Required action 1
Reproduce the passage on federal case law from "Federal law is" up to and including "S.Ct. at 763-66.".
Required action 2
List every reporter abbreviation that appears in the citations of the passage on federal case law.
Required action 3
Decide whether each statement agrees with the passage on federal case law, answering yes or no and quoting the words that settle it: (a) Broce was decided in 1989. (b) The defendant in Broce pled guilty. (c) Federal law is described as fully inconsistent with the Shaffer line of cases.

Text for analysis
Start of Block

Federal law is more or less consistent with our Shaffer line and Duckett/Evans line of cases. Compare United States v. Broce, 488 U.S. 563, 109 S.Ct. 757, 102 L.Ed.2d 927 (1989), with, Menna v. New York, 423 U.S. 61, 96 S.Ct. 241, 46 L.Ed.2d 195 (1975). Consistent with our Shaffer line of cases, Broce decided that a defendant who pled guilty to "two counts with facial allegations of distinct offenses" could not raise a successive prosecutions claim for the first time on collateral attack primarily because this would have required "further proceedings at which to expand the record with new evidence." See Broce, 109 S.Ct. at 763-66.

End of Block

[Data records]

Start of Block

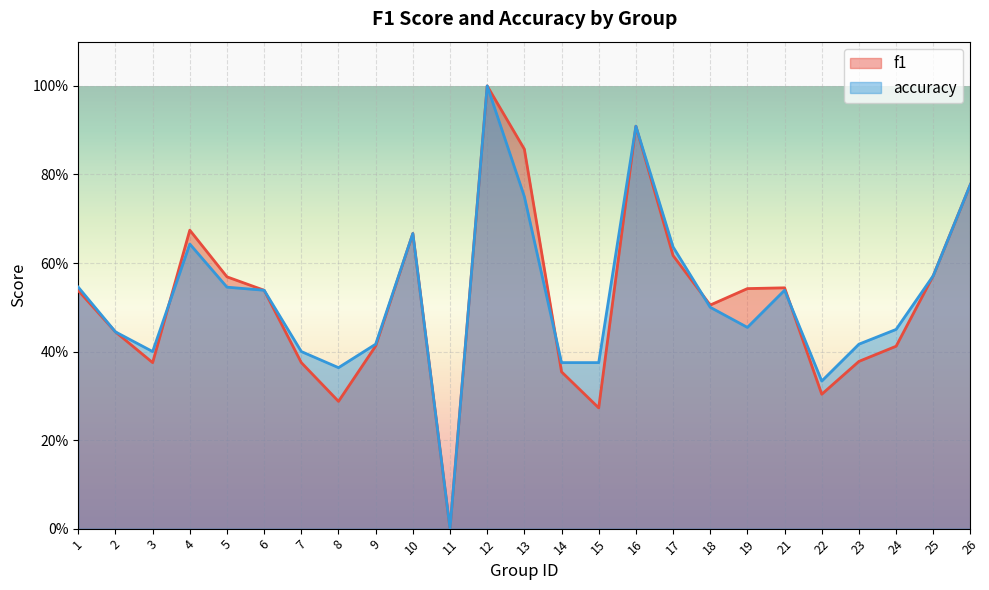

After their last crossing, which series has the higher values: accuracy or f1?

accuracy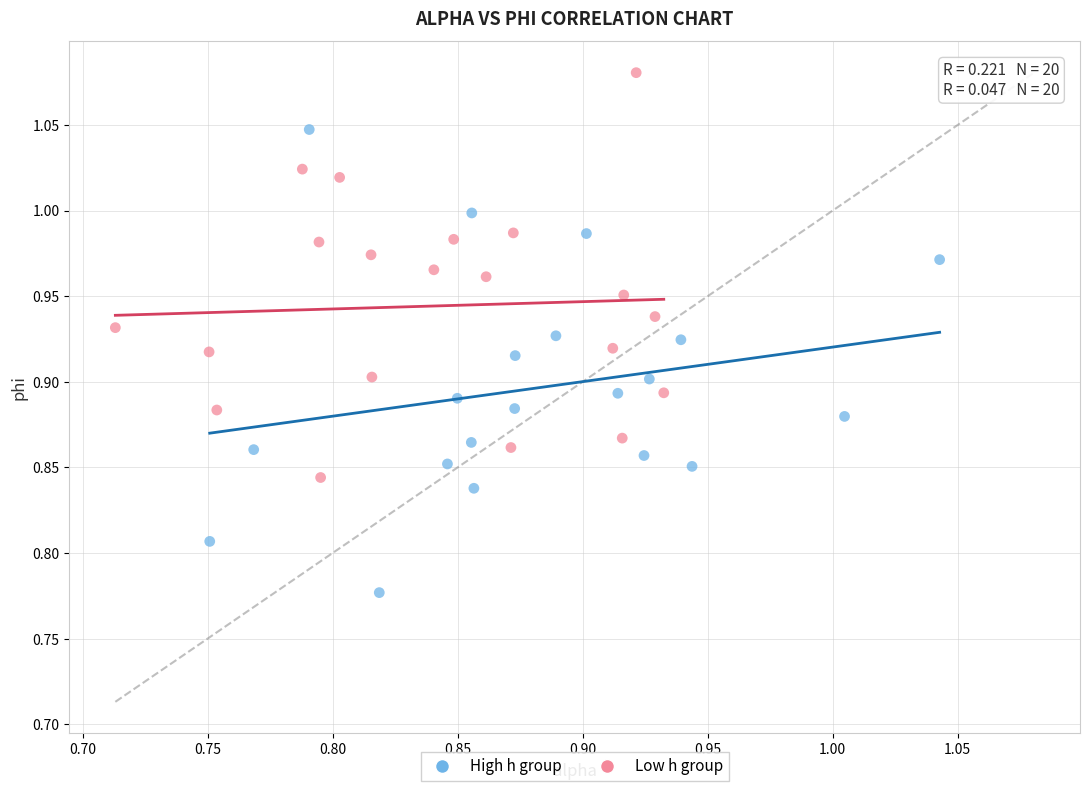

What are all the series names shown in the legend?

High h group, Low h group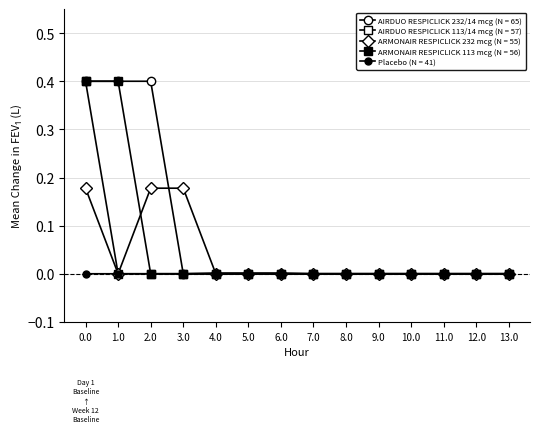

Count the number of data series in this chart.

5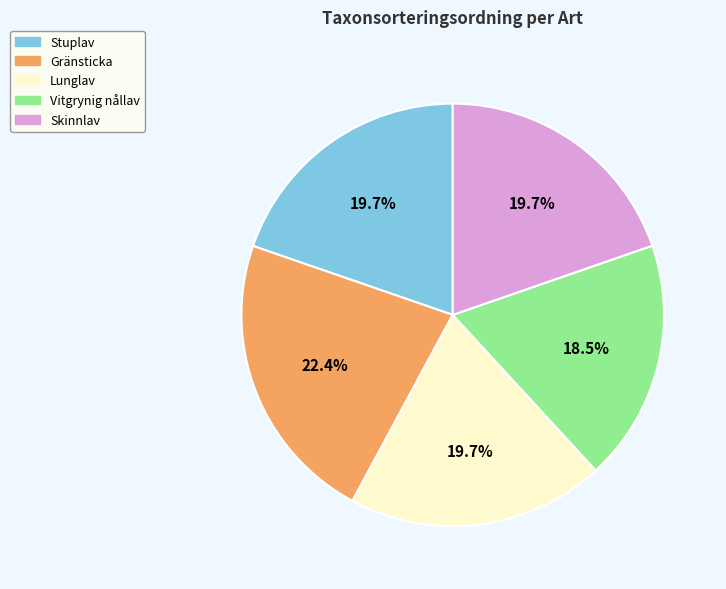

Is Vitgrynig nållav the majority of the pie?

No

End of Block

Written answer 1
Federal law is more or less consistent with our Shaffer line and Duckett/Evans line of cases. Compare United States v. Broce, 488 U.S. 563, 109 S.Ct. 757, 102 L.Ed.2d 927 (1989), with, Menna v. New York, 423 U.S. 61, 96 S.Ct. 241, 46 L.Ed.2d 195 (1975). Consistent with our Shaffer line of cases, Broce decided that a defendant who pled guilty to "two counts with facial allegations of distinct offenses" could not raise a successive prosecutions claim for the first time on collateral attack primarily because this would have required "further proceedings at which to expand the record with new evidence." See Broce, 109 S.Ct. at 763-66.

Written answer 2
U.S., S.Ct., L.Ed.2d

Written answer 3
(a) Yes: "United States v. Broce, 488 U.S. 563, 109 S.Ct. 757, 102 L.Ed.2d 927 (1989)"
(b) Yes: "a defendant who pled guilty"
(c) No: "Federal law is more or less consistent with our Shaffer line"